What are the serious and long-term risks of Cyclospora infection?

Cyclospora has been associated with a variety of chronic complications such as malabsorption, reactive arthritis, and cholecystitis (inflammation of the gallbladder). Since Cyclospora infections tend to respond to the appropriate treatment, complications are more likely to occur in individuals who are not treated or not treated promptly. Extraintestinal infection also appears to occur more commonly in individuals with a compromised immune system.[9]
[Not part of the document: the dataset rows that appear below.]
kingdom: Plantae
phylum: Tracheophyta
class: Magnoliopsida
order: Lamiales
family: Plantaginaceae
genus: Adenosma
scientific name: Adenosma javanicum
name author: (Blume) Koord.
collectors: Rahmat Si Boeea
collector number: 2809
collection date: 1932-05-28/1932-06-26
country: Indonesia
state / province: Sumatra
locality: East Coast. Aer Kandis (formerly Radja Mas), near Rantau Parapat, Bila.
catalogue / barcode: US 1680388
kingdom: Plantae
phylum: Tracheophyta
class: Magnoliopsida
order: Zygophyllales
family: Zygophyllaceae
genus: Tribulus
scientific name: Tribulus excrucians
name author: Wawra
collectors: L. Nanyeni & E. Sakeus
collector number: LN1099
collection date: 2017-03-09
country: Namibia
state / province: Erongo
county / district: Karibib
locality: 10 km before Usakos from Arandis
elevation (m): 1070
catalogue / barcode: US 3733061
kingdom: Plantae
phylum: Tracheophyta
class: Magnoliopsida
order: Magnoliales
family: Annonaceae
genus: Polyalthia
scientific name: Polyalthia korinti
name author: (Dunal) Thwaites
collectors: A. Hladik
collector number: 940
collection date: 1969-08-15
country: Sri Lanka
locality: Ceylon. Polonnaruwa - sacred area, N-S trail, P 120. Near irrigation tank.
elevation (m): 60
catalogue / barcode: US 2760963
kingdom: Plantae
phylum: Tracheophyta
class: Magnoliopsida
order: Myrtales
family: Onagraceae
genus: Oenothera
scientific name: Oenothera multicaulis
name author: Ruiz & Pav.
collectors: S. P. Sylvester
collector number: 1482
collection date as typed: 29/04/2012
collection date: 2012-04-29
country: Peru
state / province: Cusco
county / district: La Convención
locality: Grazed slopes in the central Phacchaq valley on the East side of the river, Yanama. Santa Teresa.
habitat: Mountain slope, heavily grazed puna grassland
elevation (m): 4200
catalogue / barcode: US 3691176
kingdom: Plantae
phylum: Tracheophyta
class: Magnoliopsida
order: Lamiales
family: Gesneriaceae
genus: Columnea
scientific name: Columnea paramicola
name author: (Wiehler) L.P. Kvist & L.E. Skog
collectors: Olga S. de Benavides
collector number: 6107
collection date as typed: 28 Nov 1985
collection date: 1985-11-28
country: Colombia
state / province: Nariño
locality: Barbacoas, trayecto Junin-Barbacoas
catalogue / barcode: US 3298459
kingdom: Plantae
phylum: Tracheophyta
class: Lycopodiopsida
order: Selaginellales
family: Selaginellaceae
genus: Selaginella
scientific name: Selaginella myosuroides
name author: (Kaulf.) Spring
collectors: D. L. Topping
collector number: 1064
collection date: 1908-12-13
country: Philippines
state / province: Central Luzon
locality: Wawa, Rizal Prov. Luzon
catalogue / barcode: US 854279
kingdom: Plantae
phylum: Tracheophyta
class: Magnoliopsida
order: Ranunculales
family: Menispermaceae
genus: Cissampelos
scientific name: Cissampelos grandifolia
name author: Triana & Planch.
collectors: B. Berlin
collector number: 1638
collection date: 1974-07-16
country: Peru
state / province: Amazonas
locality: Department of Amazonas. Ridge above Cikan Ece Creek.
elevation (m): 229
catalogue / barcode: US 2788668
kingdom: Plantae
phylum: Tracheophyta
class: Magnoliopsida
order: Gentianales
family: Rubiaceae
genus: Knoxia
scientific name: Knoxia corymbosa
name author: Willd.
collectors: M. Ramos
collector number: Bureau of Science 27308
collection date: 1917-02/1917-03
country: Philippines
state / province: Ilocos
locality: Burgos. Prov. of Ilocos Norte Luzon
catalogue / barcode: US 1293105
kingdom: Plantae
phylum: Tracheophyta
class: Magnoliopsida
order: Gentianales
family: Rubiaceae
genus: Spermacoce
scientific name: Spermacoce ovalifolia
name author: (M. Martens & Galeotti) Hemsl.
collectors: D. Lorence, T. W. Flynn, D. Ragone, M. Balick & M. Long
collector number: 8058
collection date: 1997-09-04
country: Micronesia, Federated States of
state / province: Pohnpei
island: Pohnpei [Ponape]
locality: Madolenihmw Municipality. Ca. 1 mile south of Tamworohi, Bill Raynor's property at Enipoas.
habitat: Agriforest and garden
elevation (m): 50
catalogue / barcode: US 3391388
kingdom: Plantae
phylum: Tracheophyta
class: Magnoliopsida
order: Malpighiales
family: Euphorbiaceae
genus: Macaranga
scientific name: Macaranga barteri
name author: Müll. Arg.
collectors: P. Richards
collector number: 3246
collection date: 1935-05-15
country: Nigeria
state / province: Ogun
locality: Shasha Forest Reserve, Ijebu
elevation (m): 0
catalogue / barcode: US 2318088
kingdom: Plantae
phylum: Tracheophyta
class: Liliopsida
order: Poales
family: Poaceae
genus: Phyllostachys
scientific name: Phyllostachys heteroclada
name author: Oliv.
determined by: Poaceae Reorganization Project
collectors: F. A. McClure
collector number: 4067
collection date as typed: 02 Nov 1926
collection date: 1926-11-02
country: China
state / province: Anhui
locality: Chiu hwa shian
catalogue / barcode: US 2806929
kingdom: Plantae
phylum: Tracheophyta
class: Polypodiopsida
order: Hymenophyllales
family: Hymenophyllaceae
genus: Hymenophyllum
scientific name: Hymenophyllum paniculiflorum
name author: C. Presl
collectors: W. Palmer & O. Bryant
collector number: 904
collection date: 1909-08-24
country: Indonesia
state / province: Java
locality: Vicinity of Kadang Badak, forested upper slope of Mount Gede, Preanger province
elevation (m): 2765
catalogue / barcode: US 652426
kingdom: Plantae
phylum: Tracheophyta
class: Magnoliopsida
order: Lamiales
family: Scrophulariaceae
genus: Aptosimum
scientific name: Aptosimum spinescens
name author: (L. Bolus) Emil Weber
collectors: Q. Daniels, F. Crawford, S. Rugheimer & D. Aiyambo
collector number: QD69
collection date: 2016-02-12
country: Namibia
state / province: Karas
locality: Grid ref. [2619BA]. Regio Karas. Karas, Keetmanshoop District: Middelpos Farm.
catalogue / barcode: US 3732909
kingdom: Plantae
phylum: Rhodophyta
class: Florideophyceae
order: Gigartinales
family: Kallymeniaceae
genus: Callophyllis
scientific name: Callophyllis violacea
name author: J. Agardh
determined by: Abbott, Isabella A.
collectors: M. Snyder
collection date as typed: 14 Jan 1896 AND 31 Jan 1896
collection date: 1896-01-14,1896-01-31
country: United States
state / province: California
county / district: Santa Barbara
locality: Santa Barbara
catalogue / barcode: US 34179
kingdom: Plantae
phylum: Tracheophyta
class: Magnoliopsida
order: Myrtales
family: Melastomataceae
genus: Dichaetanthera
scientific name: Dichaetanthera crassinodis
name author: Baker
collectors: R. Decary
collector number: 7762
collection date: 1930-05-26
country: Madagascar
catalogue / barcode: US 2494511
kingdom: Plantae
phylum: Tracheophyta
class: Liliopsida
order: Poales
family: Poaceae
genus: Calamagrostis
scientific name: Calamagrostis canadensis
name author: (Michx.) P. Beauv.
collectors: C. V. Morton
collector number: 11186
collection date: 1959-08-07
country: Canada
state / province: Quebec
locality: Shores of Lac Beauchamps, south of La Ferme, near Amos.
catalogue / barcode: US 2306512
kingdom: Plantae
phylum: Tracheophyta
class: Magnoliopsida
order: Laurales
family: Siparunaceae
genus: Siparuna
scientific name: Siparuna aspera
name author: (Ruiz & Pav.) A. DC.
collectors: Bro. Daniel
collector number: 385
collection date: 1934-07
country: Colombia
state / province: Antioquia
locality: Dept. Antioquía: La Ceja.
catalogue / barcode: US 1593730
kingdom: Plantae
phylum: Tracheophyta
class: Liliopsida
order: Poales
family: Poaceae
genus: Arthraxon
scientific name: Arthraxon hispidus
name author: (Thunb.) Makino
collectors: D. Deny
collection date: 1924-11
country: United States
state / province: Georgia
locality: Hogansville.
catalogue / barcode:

Although human cyclosporiasis is usually not fatal in developed countries such as the United States, protracted diarrhea often leads to dehydration, particularly in infants who are at greatest risk of severe dehydration and death, especially if cyclosporiasis is complicated by infections with other pathogens (viral, bacterial, or parasitic—e.g., Cryptosporidium and Giardia), malnutrition, or malabsorption, particularly in underprivileged communities.[10]

According to the CDC[11], the recommended treatment is a combination of two antibiotics, trimethoprim-sulfamethoxazole, also known as Bactrim, Septra, or Cotrim. It is advisable for people who have diarrhea to also rest and drink plenty of fluids.

[1] Casillas, S. M., Hall, R. L., & Herwaldt, B. L. (2019). Cyclosporiasis Surveillance – United States, 2011-2015. Morbidity and mortality weekly report. Surveillance summaries (Washington, D.C. : 2002), 68(3), 1–16. https://doi.org/10.15585/mmwr....

[2] Giangaspero, A., & Gasser, R. B. (2019). Human cyclosporiasis. The Lancet Infectious Diseases, 19(7), e226–e236. https://doi.org/10.1016/S1473-...(18)30789-8

[3] Casillas, Ibid, Note 1 at Page 1.

[4] CDC. (2020, September 24). Cyclosporiasis Outbreak Investigations – United States, 2020. Centers for Disease Control and Prevention. https://www.cdc.gov/parasites/cyclosporiasis/outbreaks/2020/seasonal/index.html

[5] Cyclosporiasis – Disease. (2018, May 11). https://www.cdc.gov/parasites/cyclosporiasis/disease.html

[6] Almeria S, Cinar HN, Dubey JP. Cyclospora cayetanensis and Cyclosporiasis: An Update. Microorganisms. 2019; 7(9):317.

[7] Giangaspero, Ibid, Note 2 at Page 1.

[8] Giangaspero, Ibid, Note 2 at Page 3-4.

[9] CDC. (2020, October 21). CDC – Cyclosporiasis – Resources for Health Professionals. Centers for Disease Control and Prevention. https://www.cdc.gov/parasites/cyclosporiasis/health_professionals/index.html

[10] Giangaspero, Ibid, Note 2 at Page 2.